Interventi
Dopo l’abilità matematica, mostrata nel calcolare l’età media dei 56 costituzionalisti che hanno firmato l’appello per il no, Gualmini e Vassallo, sul giornale apocrifo, si cimentano anche nella prova, altrettanto ardua, della attitudine storiografica. E avvalendosi di un tweet, come fonte superiore rispetto alla ammuffita documentazione d’archivio, riscrivono la vicenda della cultura costituzionale dei comunisti. Questi postdemocristiani, così attenti a recuperare sulla corretta via della salvezza riformatrice i perfidi comunisti, non esitano alla manipolazione delle biografie e degli avvenimenti: a fin di bene, naturalmente.
Per Gualmini e Vassallo la storia deve solo offrire una giustificazione ai calcoli del leader del momento. Adesso fa discutere la figura del presidente del consiglio che è anche segretario di partito? Niente paura, ecco dal cilindro della storiografia a conduzione familiare la formula per cui già Occhetto operava “nel suo doppio ruolo di segretario e candidato premier”. Ma dai.
E’ in atto una contesa per le sorti del senato e per l’avvio di un meccanismo elettorale ipermaggioritario? Calma, sono proprio i comunisti ad averlo suggerito, all’alba della seconda repubblica. Nella storiografia compassionevole (per i vinti) di Gualmini e Vassallo appare anche il riferimento al Crs, e alla sua rivista “Democrazia e Diritto”, come “principale crogiolo del cambiamento” della cultura del Pci in un senso favorevole al leaderismo maggioritario. Che collaboratori del Crs e di “Democrazia e Diritto” abbiano potuto seguire le orme di Mario Segni è possibile. Ma non è corretto coinvolgere il centro studi e la sua rivista in una deriva maggioritaria e leaderistica della repubblica che invece ha largamente osteggiato.

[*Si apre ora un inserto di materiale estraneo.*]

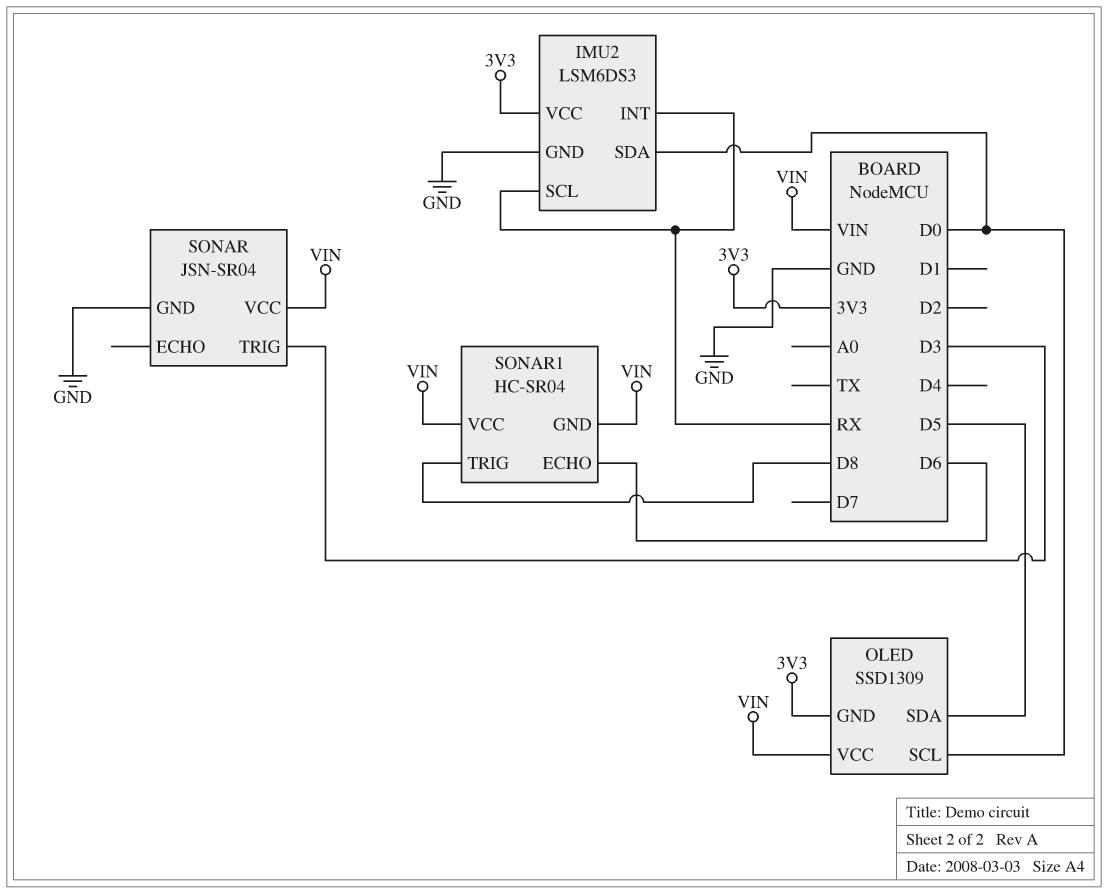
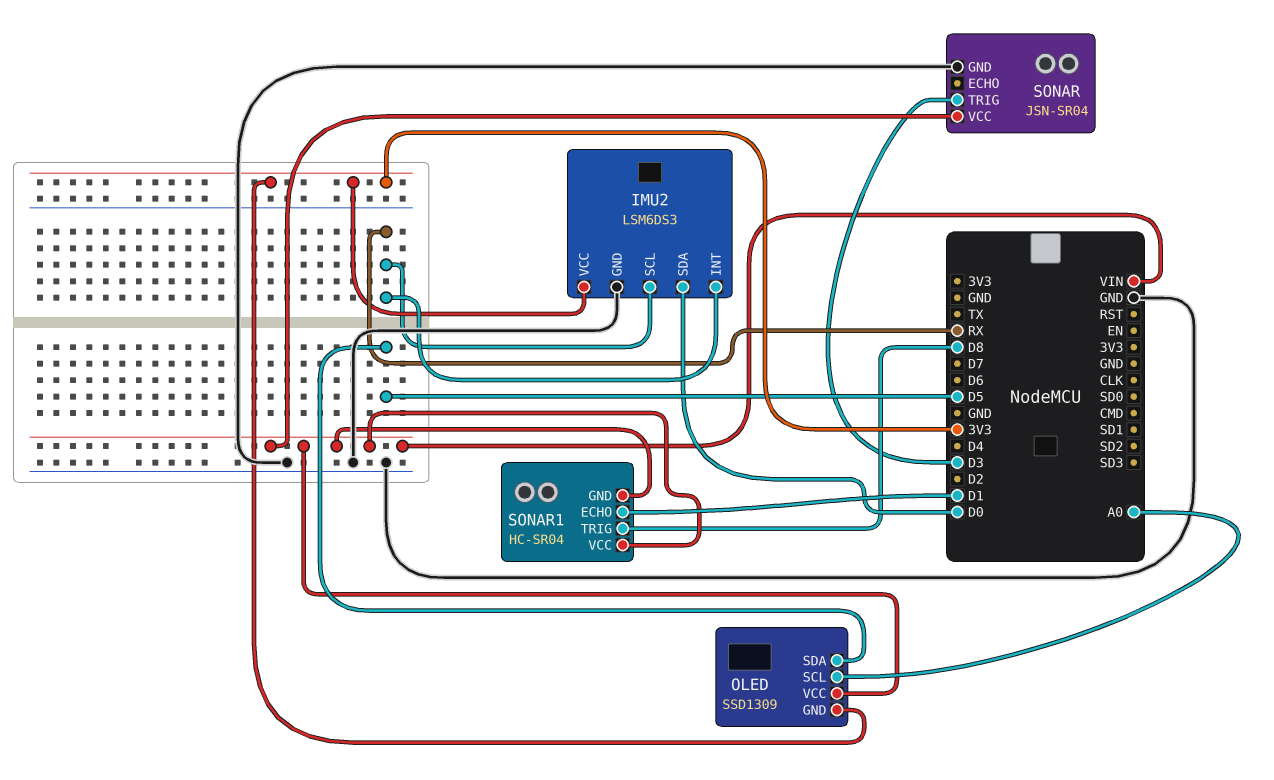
OLED pin SCL: D0 -> A0
SONAR1 pin ECHO: D6 -> D1

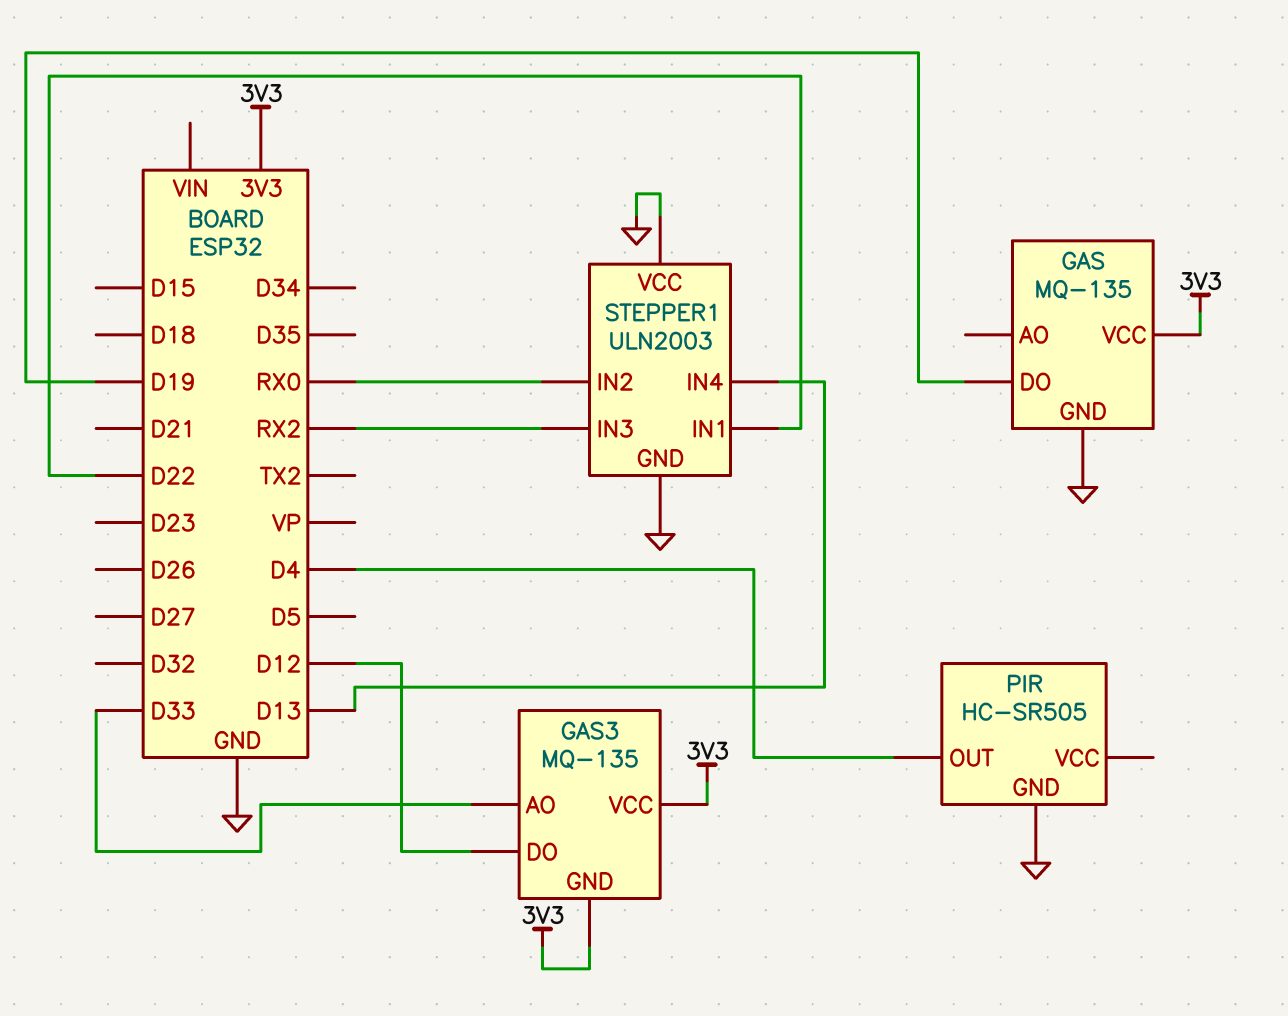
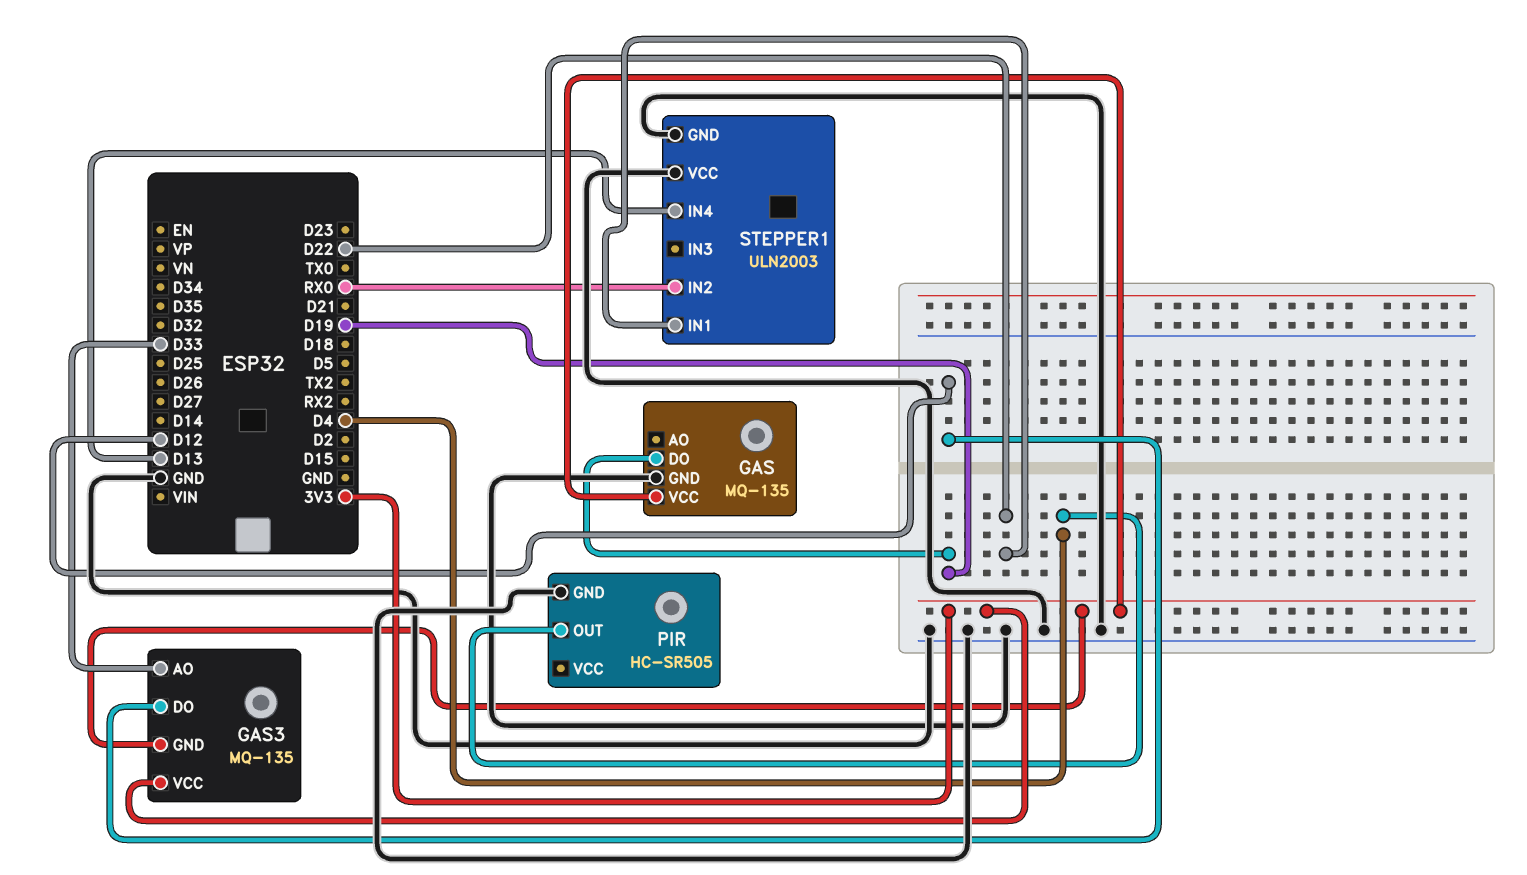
STEPPER1 pin IN3: RX2 -> none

Maria Luisa Boccia, che del Crs è ora presidente, in vista del referendum elettorale di Segni votò, nella direzione del Pds di cui era componente, contro il sì voluto da Occhetto. Io stesso, attuale direttore di “Democrazia e Diritto”, e all’epoca membro del consiglio nazionale del Pds, mi schierai per l’astensione, come segno di disobbedienza consapevole alla decisione della Consulta di consentire un referendum a forte tratto manipolativo-propositivo. Ingrao, Rodotà, Cotturri, Ferrara, tante personalità vicine al Crs, non solo votarono no ma furono i protagonisti principali del referendum impegnandosi attivamente nei comitati.
Ecco, se una lezione per l’oggi si può ricavare dagli accadimenti del 1993 è che, benché la maggioranza di Occhetto fosse schierata con Segni per il sì al quesito, la minoranza del partito, con Tortorella, Aresta ecc. organizzò i comitati per il no. Nei referendum istituzionali non esiste, infatti, disciplina di partito. Per questo colpisce il ritardo con il quale la minoranza del Pd promuove i suoi comitati per il no al referendum-plebiscito di ottobre. Rispolverando le vicende di oltre vent’anni fa, la storiografia teleologica di Gualmini e Vassallo non aiuta come vorrebbe il prode condottiero e anzi porta munizioni ai suoi nemici che possono così trovare utile conforto nelle prove di normale disobbedienza maturate a sinistra nel 1993.